-- Opening Marker --

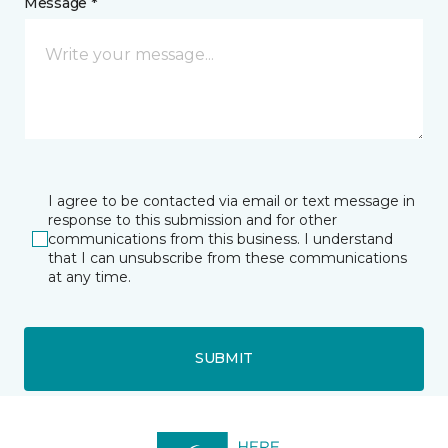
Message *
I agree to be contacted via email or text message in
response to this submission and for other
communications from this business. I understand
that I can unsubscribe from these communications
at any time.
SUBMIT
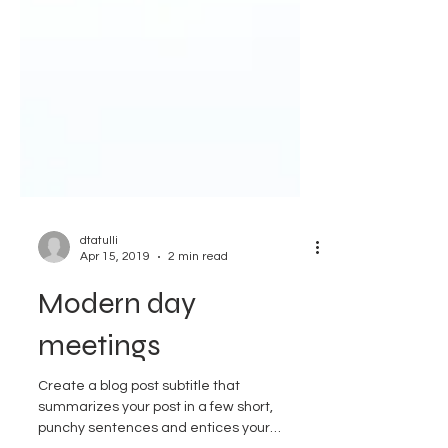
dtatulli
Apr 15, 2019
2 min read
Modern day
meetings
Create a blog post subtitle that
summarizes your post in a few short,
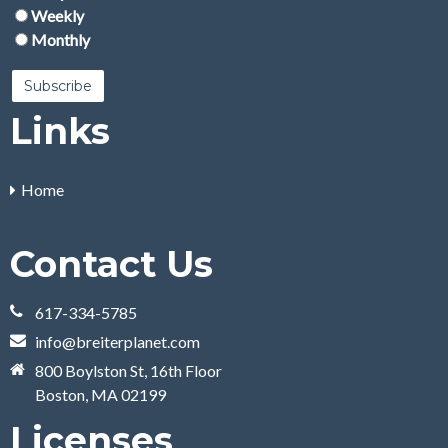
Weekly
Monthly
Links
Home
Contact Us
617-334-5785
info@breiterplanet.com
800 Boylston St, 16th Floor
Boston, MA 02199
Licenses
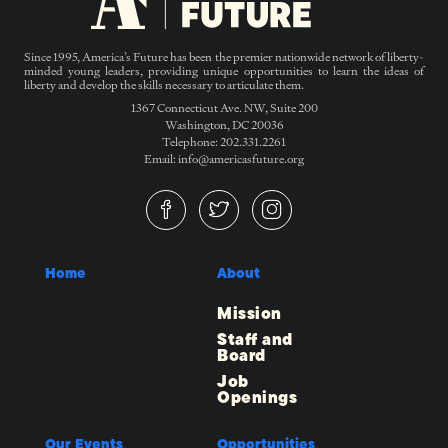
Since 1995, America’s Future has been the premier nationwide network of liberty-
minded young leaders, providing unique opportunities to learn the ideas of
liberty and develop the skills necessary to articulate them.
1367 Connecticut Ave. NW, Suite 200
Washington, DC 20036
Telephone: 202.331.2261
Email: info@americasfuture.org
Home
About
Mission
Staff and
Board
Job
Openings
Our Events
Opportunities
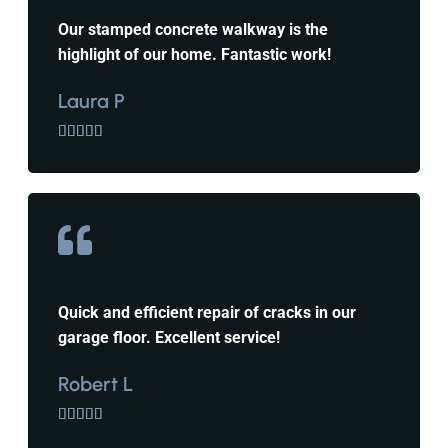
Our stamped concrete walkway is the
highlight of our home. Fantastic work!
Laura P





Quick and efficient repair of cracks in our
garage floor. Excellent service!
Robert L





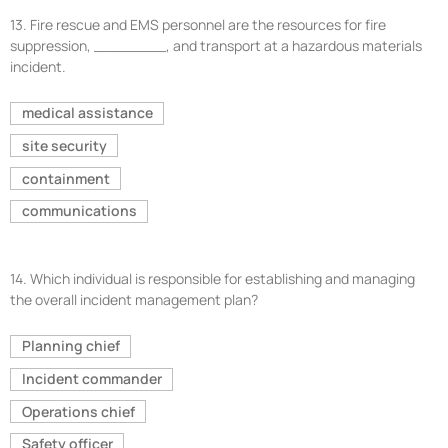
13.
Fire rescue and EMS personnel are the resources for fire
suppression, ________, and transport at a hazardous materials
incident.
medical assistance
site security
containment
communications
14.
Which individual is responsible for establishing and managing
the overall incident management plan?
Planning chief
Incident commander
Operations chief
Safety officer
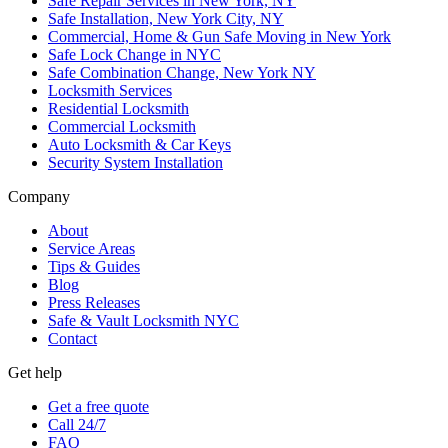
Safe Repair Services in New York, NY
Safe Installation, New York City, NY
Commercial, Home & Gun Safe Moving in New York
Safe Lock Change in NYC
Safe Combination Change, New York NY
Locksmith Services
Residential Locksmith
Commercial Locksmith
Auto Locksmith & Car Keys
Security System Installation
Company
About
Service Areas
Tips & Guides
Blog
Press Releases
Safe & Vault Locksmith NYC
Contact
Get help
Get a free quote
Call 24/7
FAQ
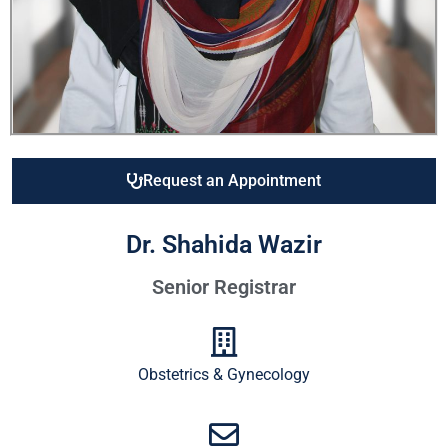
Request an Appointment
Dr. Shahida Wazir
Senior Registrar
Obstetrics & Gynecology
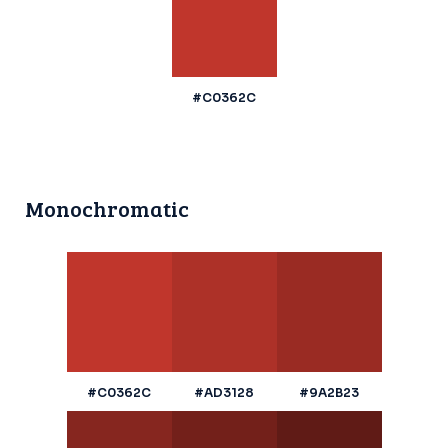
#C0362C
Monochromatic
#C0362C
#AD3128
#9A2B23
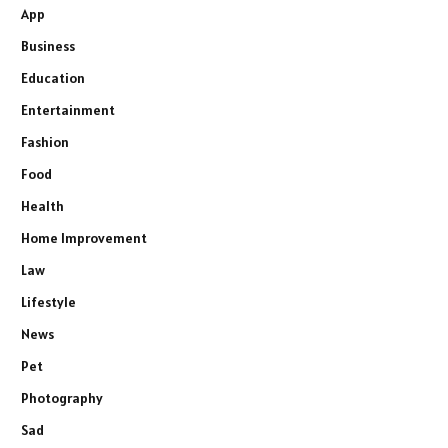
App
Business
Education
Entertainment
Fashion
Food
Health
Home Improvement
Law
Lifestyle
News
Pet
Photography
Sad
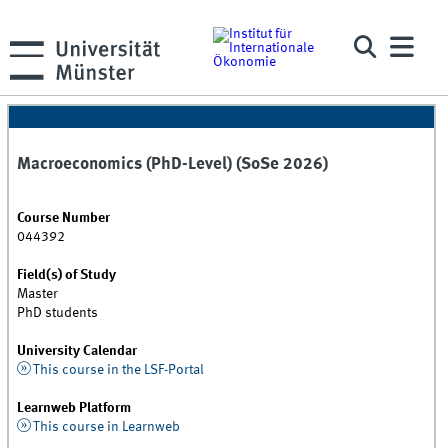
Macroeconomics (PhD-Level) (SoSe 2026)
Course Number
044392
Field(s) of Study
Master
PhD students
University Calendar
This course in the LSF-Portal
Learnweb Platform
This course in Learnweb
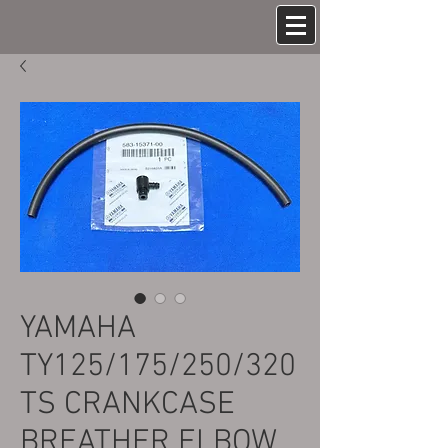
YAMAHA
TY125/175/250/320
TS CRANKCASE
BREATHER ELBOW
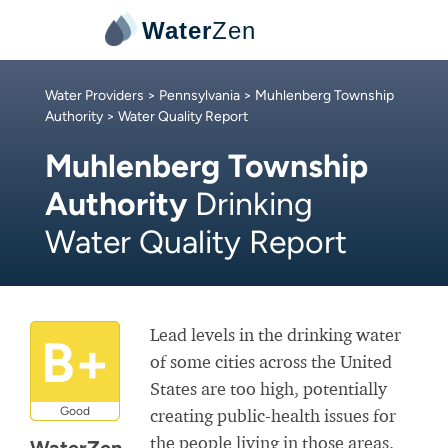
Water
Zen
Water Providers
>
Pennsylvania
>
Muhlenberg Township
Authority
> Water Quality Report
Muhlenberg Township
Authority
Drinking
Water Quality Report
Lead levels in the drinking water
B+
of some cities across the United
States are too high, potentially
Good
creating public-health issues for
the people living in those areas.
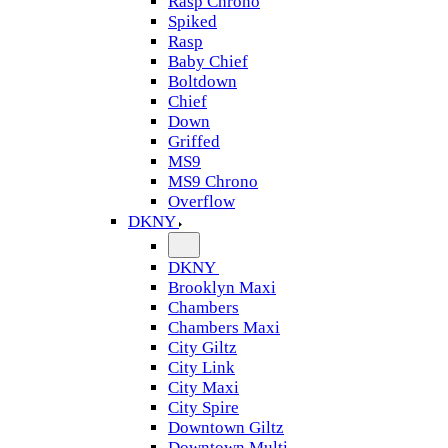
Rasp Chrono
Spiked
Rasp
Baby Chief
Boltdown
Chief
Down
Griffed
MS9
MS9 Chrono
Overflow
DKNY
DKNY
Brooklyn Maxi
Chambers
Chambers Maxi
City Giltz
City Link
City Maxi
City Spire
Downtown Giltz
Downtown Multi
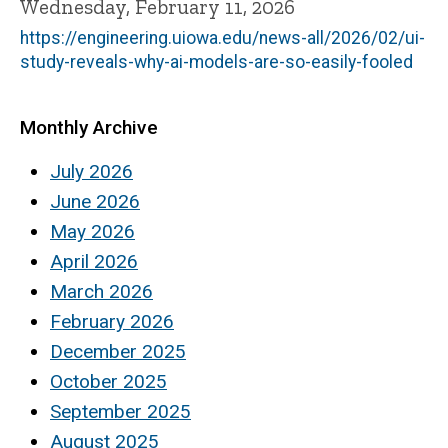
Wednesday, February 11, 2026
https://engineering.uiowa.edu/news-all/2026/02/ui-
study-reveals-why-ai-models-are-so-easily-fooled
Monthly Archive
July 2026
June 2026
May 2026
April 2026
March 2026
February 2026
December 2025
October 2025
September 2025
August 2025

-- Closing Marker --

_Problem requirements_
Count how many lines above carry the word "info". Only the number is required.

_Solution for this exercise_
2